__Apply what you read__
a) From the essay on the power of place, reproduce word for word the passage that opens with the words containing "From that perspective, place" and closes with "interprets Native ways-of-knowing.".
b) In the essay on the power of place, which scholar is named as interpreting Native ways-of-knowing?
c) Pick up the essay on the power of place at its final sentence and write what comes next.
-------- Source text
The power of place and places of power
A friend gave me a newspaper article about the power of place.
The article wasn’t what I expected: it didn’t talk about the indigenous perspective about place—which is how I think about place.
Rather, the article talked about the idea of place as longing and yearning, and I wonder: Is this different from an indigenous perspective?
My sense is that contemporary folks who love to hike and fish and camp search for meaning in the wilderness.
From that perspective, place has power.
For many folks, finding “place” means escaping to quiet: turning off phones and televisions and gas-powered vehicles to flirt with nature.
Nothing wrong with that.
But, for indigenous people, I wonder if the power of place refers to something else.
Does place mean the fundamental, deep-seated connection to a landscape where your parents and grandparents and great-grandparents knew the life of the grass and crows that inhabited the land?
That’s how native scholar Vine Deloria Jr. interprets Native ways-of-knowing.
Is that connection one in which the spirit is calmed by the sound of the wind wafting through the corn?
Is it the smell of the soil when you grab a handful of dirt and wonder if your relative sensed the same loamy umami of life beginning and ending?
My mother’s family moved away from the reservation.
I lack the scaffold of the stories of Oklahoma heat and moist, even though I’ve walked through the scrub oaks and watched the spiders build their homes in dusty afternoons.
My city pals head off to the mountains to hike the trails and pick huckleberries, and then return to the city for the work-week.
I imagine that, for my relatives, place was a constant—not a weekend sojourn.
Although they didn’t write essays about place, my ancestors knew in their bones that place means something that you cannot quite explain, nor sell nor buy.
----------------
-------- Given entries
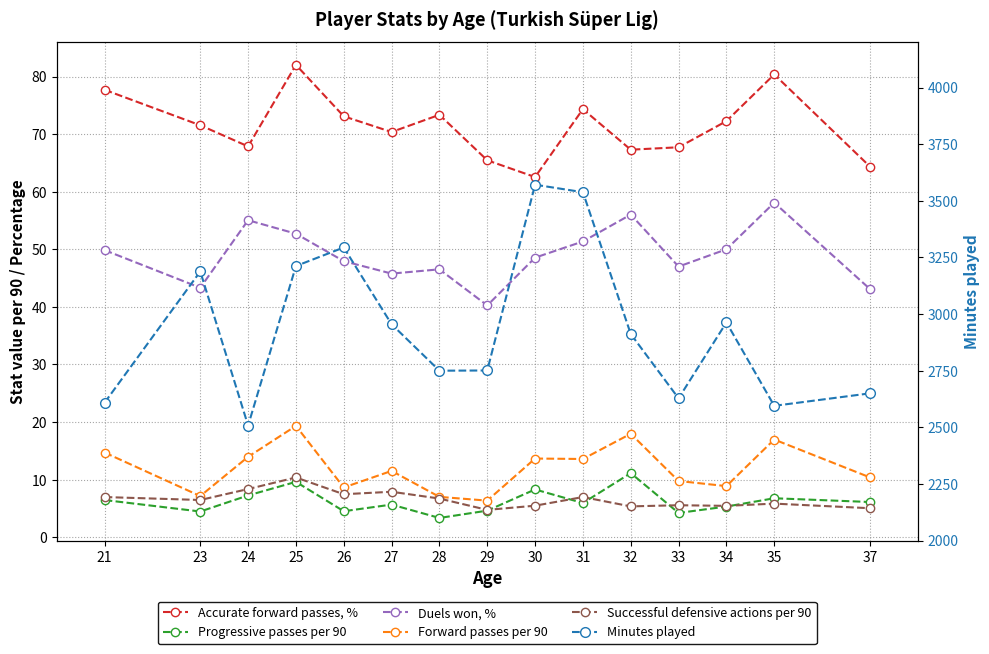

True or false: Minutes played and Successful defensive actions per 90 intersect in this chart.

False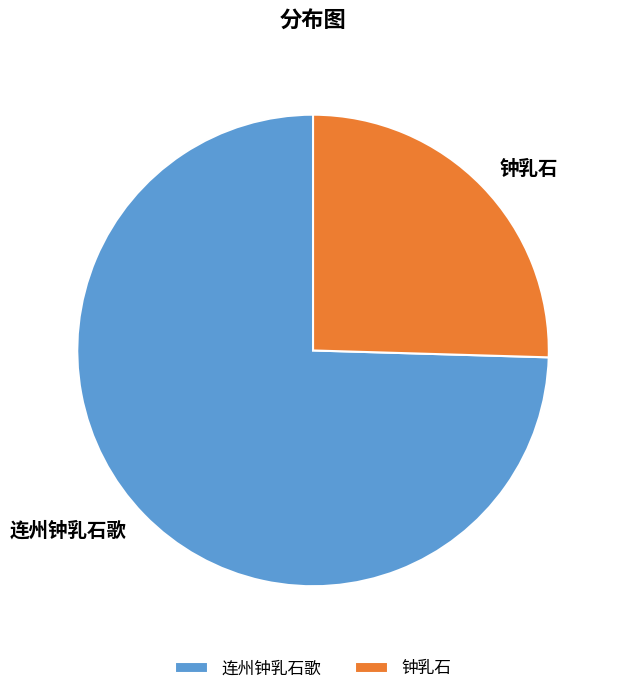

Count the number of slices in the pie.

2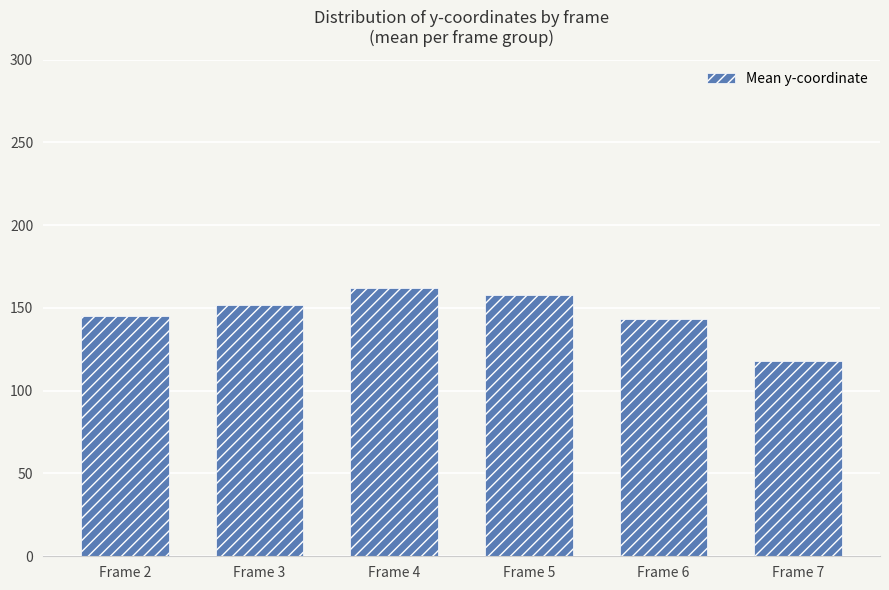

What value does the data have at Frame 7, to the nearest 10?

120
----------------
__Task results__
a)
From that perspective, place has power.
For many folks, finding “place” means escaping to quiet: turning off phones and televisions and gas-powered vehicles to flirt with nature.
Nothing wrong with that.
But, for indigenous people, I wonder if the power of place refers to something else.
Does place mean the fundamental, deep-seated connection to a landscape where your parents and grandparents and great-grandparents knew the life of the grass and crows that inhabited the land?
That’s how native scholar Vine Deloria Jr. interprets Native ways-of-knowing.

b) Vine Deloria Jr.

c)
My mother missed out, because her parents moved away.
They joined a whole movement of Indians that moved to cities, tempted by government promises of a better life.
Today nearly three-quarters of Native Americans live off reservations in suburbs or urban areas.
The lure of dishwashers and paychecks displaced the power of place, which now seems just a romantic notion.
7 October 2017
Photo of the memorial to Makhpiya-Luta (Red Cloud) near Pine Ridge. The town of Red Cloud, named for Makhpiya-Luta, sits across the border in Nebraska. Red Cloud was a descendant of the Bad Face band, who were rivals of the Kiyuska (the Cut-Off Band): my ancestors.
Photo by Cynthia Coleman Emery
16 October 2017
I think the power of place is much more specific and immediate than what you attempt to sketch. If I were to say “String of Lakes on the Red Lake Reservation in Minnesota, you would have to had been there to have a personal memory of that place, and where it is in relation to all the other places there, to know exactly what I meant. In addition, it can only be found/described/known to those who have been there. Something like a house address is a convenient way to locate it, but only experiencing the house would give you a full appreciation for it.
For me, perhaps a better descriptor would be “The power of a small Place” (Because the knowledge of it is so intimate.) I also believe that the power of place exists beyond the moment in memory, not just in personal memory but racial memory as well. I remember my dad taking a three day weekend to fish at String of Lakes; one day to drive up there from Chicago, one day to fish, and another day to drive back. Perhaps the feeling is like the Canadian Geese, unsettled, driven to migrate in the spring and fall.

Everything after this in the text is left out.